** START RECORDS FOR THIS TASK **
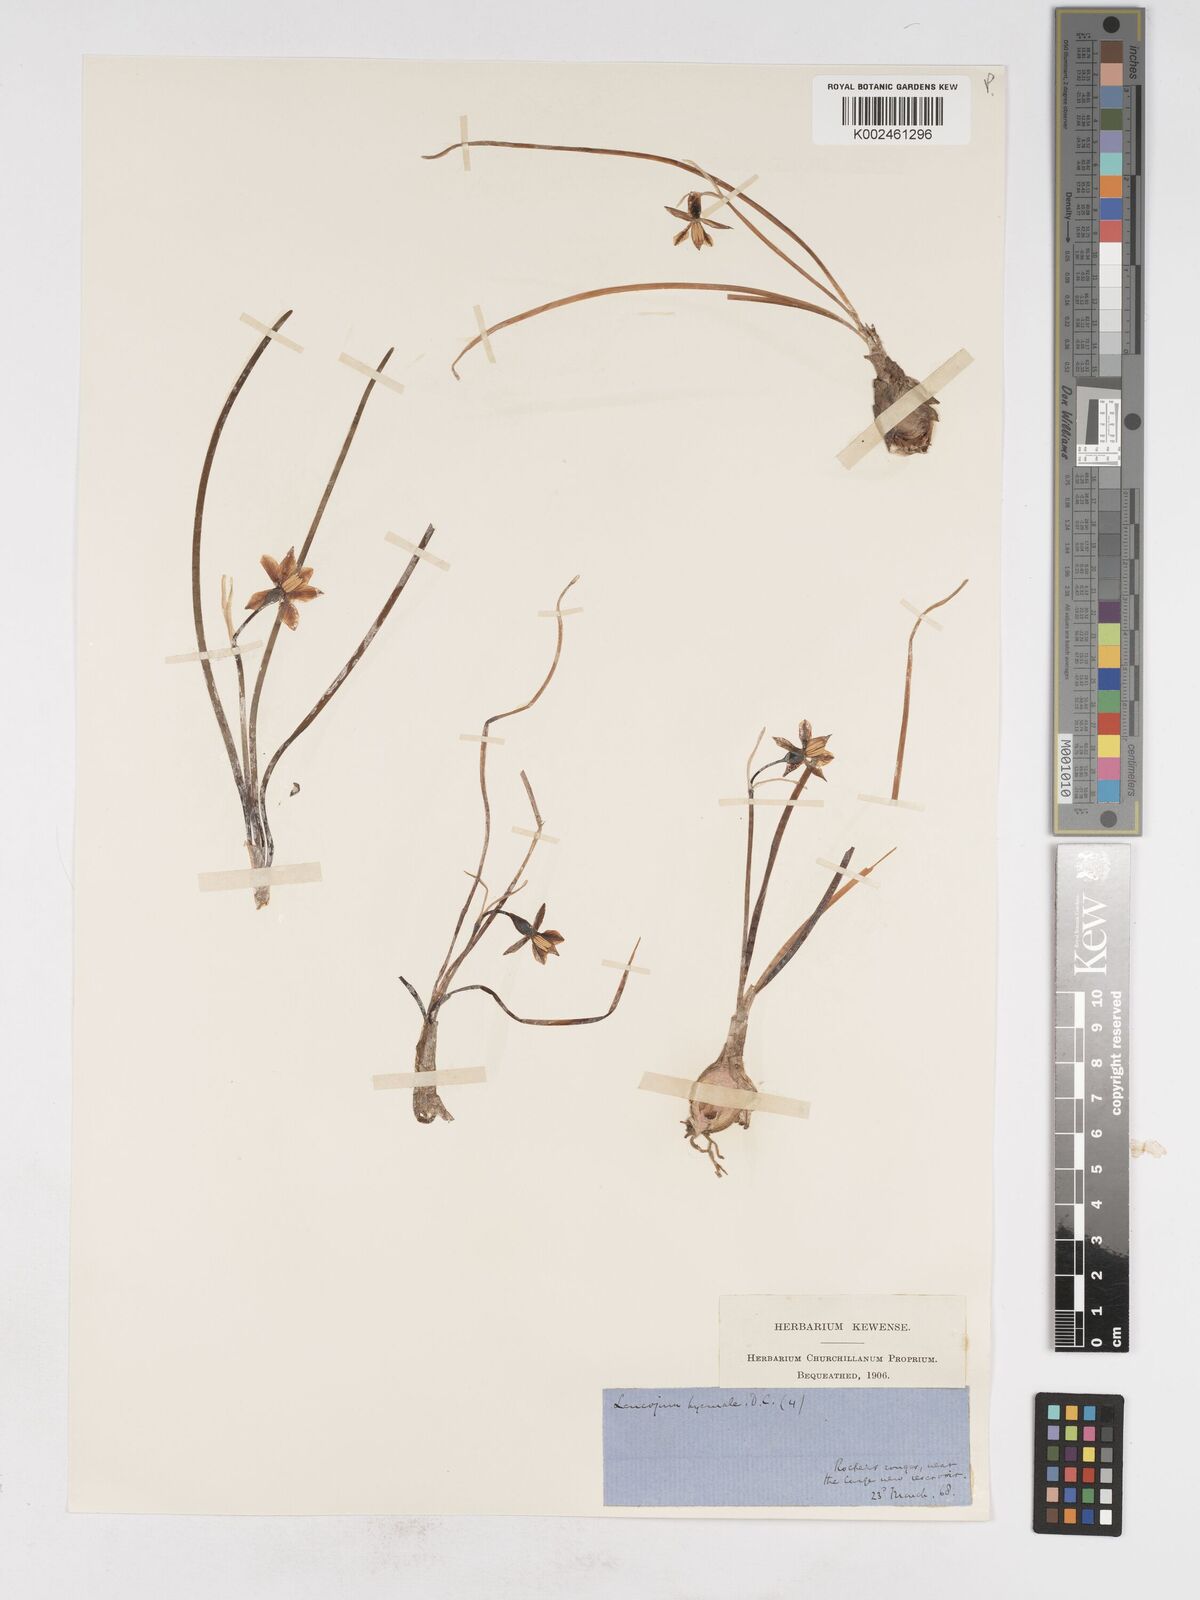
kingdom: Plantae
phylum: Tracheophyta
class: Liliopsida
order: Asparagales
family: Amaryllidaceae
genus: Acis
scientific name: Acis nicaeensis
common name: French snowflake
** END RECORDS FOR THIS TASK **
Rewrite the lines of every record with "common name" replaced by "vernacular name", leaving everything else unchanged and omitting the pictures.

CORRECT OUTPUT -
kingdom: Plantae
phylum: Tracheophyta
class: Liliopsida
order: Asparagales
family: Amaryllidaceae
genus: Acis
scientific name: Acis nicaeensis
vernacular name: French snowflake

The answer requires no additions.